> [Work required]: What is needed here is an exact copy of all the data.

> [Data extract]:
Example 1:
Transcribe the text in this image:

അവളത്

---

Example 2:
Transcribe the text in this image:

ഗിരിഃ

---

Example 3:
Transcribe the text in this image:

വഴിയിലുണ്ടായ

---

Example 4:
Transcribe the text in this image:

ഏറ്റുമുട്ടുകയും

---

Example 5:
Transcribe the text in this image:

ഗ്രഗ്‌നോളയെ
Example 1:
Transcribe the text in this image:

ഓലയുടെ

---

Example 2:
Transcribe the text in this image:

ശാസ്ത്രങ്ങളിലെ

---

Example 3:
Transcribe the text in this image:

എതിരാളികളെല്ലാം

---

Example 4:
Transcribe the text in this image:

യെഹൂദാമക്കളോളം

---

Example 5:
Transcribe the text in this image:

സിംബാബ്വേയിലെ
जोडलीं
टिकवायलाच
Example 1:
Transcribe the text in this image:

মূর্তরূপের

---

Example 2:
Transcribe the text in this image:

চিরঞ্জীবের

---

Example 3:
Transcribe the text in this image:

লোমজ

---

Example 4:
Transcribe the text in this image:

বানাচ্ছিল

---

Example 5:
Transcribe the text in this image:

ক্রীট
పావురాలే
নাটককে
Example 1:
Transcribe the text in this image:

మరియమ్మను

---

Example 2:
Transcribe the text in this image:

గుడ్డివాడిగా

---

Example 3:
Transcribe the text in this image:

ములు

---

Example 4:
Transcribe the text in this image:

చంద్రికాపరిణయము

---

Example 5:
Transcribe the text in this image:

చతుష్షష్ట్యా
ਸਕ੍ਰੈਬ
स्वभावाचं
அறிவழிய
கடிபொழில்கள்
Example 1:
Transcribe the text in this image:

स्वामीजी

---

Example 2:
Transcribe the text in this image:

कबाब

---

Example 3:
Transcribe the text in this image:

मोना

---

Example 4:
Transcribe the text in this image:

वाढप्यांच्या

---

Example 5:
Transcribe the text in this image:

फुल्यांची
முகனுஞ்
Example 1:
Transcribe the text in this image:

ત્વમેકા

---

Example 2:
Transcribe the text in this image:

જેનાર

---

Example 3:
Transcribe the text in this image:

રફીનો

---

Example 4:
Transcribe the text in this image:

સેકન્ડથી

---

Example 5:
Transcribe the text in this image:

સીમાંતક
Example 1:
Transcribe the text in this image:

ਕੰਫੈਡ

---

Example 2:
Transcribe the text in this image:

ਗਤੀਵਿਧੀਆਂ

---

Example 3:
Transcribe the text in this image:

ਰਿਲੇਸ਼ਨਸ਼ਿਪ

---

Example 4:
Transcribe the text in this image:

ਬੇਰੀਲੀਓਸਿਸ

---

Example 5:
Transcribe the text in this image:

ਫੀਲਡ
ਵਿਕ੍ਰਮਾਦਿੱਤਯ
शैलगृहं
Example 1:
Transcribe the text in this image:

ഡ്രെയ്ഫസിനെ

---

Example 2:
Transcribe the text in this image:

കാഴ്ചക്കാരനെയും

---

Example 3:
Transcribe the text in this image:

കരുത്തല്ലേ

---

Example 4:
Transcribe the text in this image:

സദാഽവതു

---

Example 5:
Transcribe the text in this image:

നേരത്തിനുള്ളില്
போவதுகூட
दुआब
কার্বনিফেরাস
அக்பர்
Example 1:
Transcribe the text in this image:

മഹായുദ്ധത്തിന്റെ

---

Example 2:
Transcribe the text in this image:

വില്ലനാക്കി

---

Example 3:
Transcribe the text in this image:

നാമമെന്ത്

> [Your solution]:
Example 1:
Transcribe the text in this image:

അവളത്

---

Example 2:
Transcribe the text in this image:

ഗിരിഃ

---

Example 3:
Transcribe the text in this image:

വഴിയിലുണ്ടായ

---

Example 4:
Transcribe the text in this image:

ഏറ്റുമുട്ടുകയും

---

Example 5:
Transcribe the text in this image:

ഗ്രഗ്‌നോളയെ
Example 1:
Transcribe the text in this image:

ഓലയുടെ

---

Example 2:
Transcribe the text in this image:

ശാസ്ത്രങ്ങളിലെ

---

Example 3:
Transcribe the text in this image:

എതിരാളികളെല്ലാം

---

Example 4:
Transcribe the text in this image:

യെഹൂദാമക്കളോളം

---

Example 5:
Transcribe the text in this image:

സിംബാബ്വേയിലെ
जोडलीं
टिकवायलाच
Example 1:
Transcribe the text in this image:

মূর্তরূপের

---

Example 2:
Transcribe the text in this image:

চিরঞ্জীবের

---

Example 3:
Transcribe the text in this image:

লোমজ

---

Example 4:
Transcribe the text in this image:

বানাচ্ছিল

---

Example 5:
Transcribe the text in this image:

ক্রীট
పావురాలే
নাটককে
Example 1:
Transcribe the text in this image:

మరియమ్మను

---

Example 2:
Transcribe the text in this image:

గుడ్డివాడిగా

---

Example 3:
Transcribe the text in this image:

ములు

---

Example 4:
Transcribe the text in this image:

చంద్రికాపరిణయము

---

Example 5:
Transcribe the text in this image:

చతుష్షష్ట్యా
ਸਕ੍ਰੈਬ
स्वभावाचं
அறிவழிய
கடிபொழில்கள்
Example 1:
Transcribe the text in this image:

स्वामीजी

---

Example 2:
Transcribe the text in this image:

कबाब

---

Example 3:
Transcribe the text in this image:

मोना

---

Example 4:
Transcribe the text in this image:

वाढप्यांच्या

---

Example 5:
Transcribe the text in this image:

फुल्यांची
முகனுஞ்
Example 1:
Transcribe the text in this image:

ત્વમેકા

---

Example 2:
Transcribe the text in this image:

જેનાર

---

Example 3:
Transcribe the text in this image:

રફીનો

---

Example 4:
Transcribe the text in this image:

સેકન્ડથી

---

Example 5:
Transcribe the text in this image:

સીમાંતક
Example 1:
Transcribe the text in this image:

ਕੰਫੈਡ

---

Example 2:
Transcribe the text in this image:

ਗਤੀਵਿਧੀਆਂ

---

Example 3:
Transcribe the text in this image:

ਰਿਲੇਸ਼ਨਸ਼ਿਪ

---

Example 4:
Transcribe the text in this image:

ਬੇਰੀਲੀਓਸਿਸ

---

Example 5:
Transcribe the text in this image:

ਫੀਲਡ
ਵਿਕ੍ਰਮਾਦਿੱਤਯ
शैलगृहं
Example 1:
Transcribe the text in this image:

ഡ്രെയ്ഫസിനെ

---

Example 2:
Transcribe the text in this image:

കാഴ്ചക്കാരനെയും

---

Example 3:
Transcribe the text in this image:

കരുത്തല്ലേ

---

Example 4:
Transcribe the text in this image:

സദാഽവതു

---

Example 5:
Transcribe the text in this image:

നേരത്തിനുള്ളില്
போவதுகூட
दुआब
কার্বনিফেরাস
அக்பர்
Example 1:
Transcribe the text in this image:

മഹായുദ്ധത്തിന്റെ

---

Example 2:
Transcribe the text in this image:

വില്ലനാക്കി

---

Example 3:
Transcribe the text in this image:

നാമമെന്ത്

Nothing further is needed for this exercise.